After exploring data models, the chapter shifts focus to query languages, which are the interfaces we use to interact with databases and retrieve or manipulate data. Kleppmann covers two prominent query languages:

  1. SQL (Structured Query Language): This declarative language is used with relational databases. It allows you to specify the data you want without worrying about the implementation details.

  2. MapReduce Querying: This programming model is for processing large amounts of data in bulk. The MapReduce model consists of two main phases: the Map phase, where data is filtered and sorted, and the Reduce phase, where the intermediate results are combined and aggregated.

Mind Map

Key Concepts

  1. Normalization and Denormalization The concepts of normalization (reducing redundancy) and denormalization (introducing redundancy) in database design are critical trade-offs that significantly affect query performance, storage efficiency, and data consistency.

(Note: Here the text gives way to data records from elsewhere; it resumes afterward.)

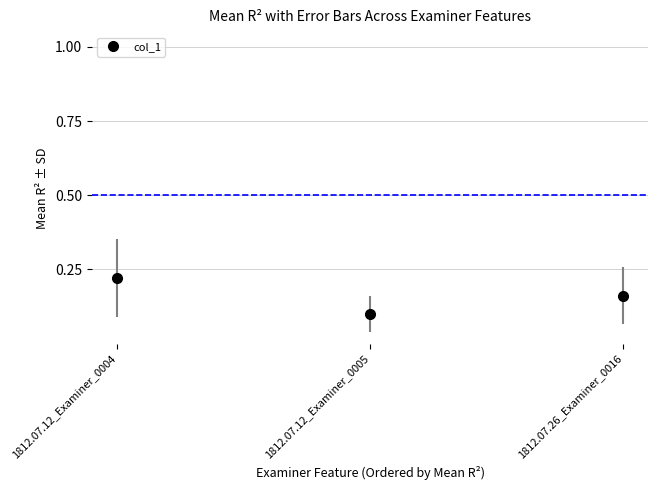

What position from the left is 1812.07.12_Examiner_0004?

1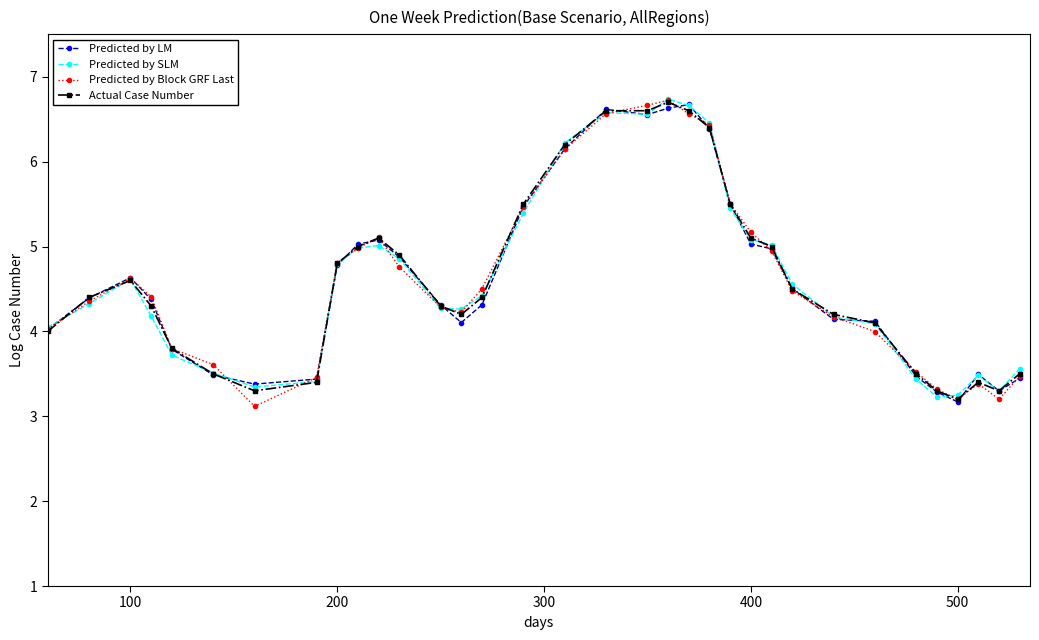

What is the greatest value displayed?

6.7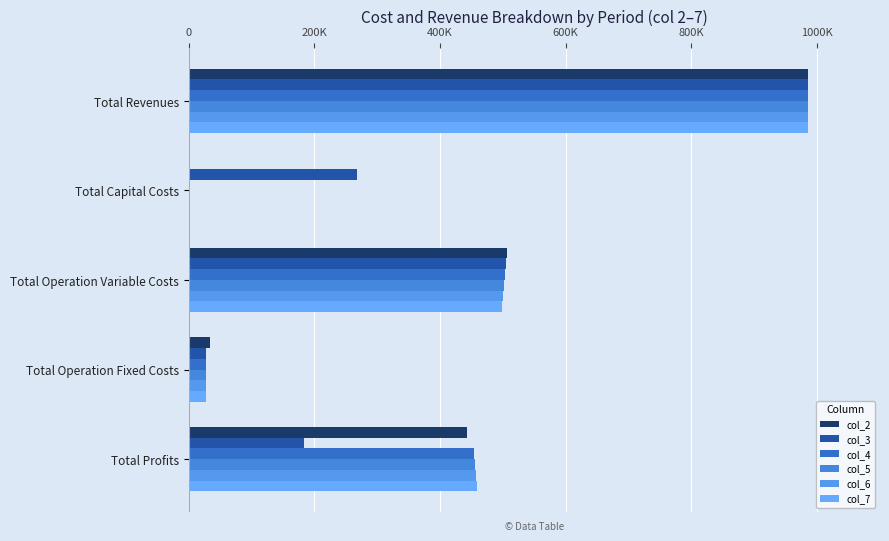

What is the sum of all col_3 values?

1970216.9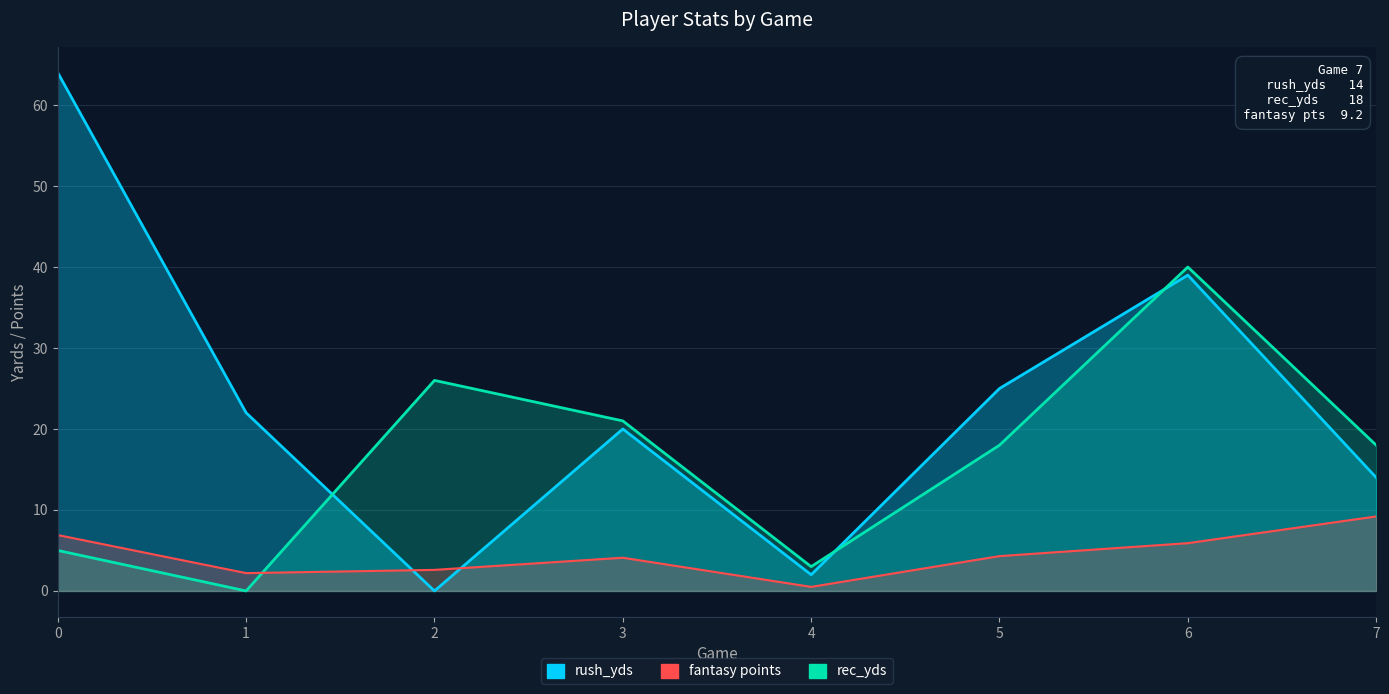

Where is the first local minimum for fantasy points?

1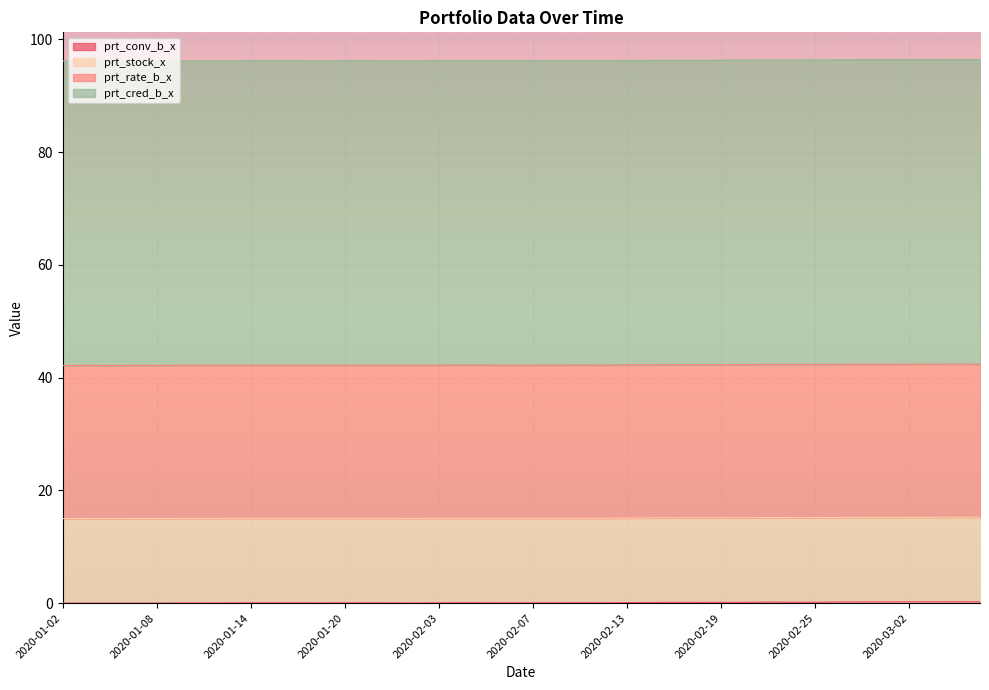

At which category is the sum across all series the highest?

2020-03-04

  2. Query Optimization The concept of query optimization, including techniques like indexing, execution planning, and distributed query processing, is crucial for achieving good performance in data-intensive applications.

  3. Replication and Partitioning The concepts of replication (creating redundant copies of data) and partitioning (splitting data across multiple nodes) are fundamental for building scalable, fault-tolerant, and performant distributed data systems.

  4. Data Locality: The concept of keeping related data as close together as possible, either on the same machine or in the same partition, to minimize the need for remote data access and improve query performance.

Interesting example

In Chapter 2, the author Martin Kleppmann uses the example of LinkedIn's system for storing and querying data about users, their professional connections, jobs, skills, and other domain-specific entities and relationships.

In the relational model, data is normalized into separate tables with relationships established via foreign keys. The document model embeds related data within a single document structure. The graph model represents entities as nodes and relationships as edges directly connecting them.

The choice between these models depends on factors like query patterns, data interconnectivity needs, scalability requirements, and data access patterns for the LinkedIn resume use case.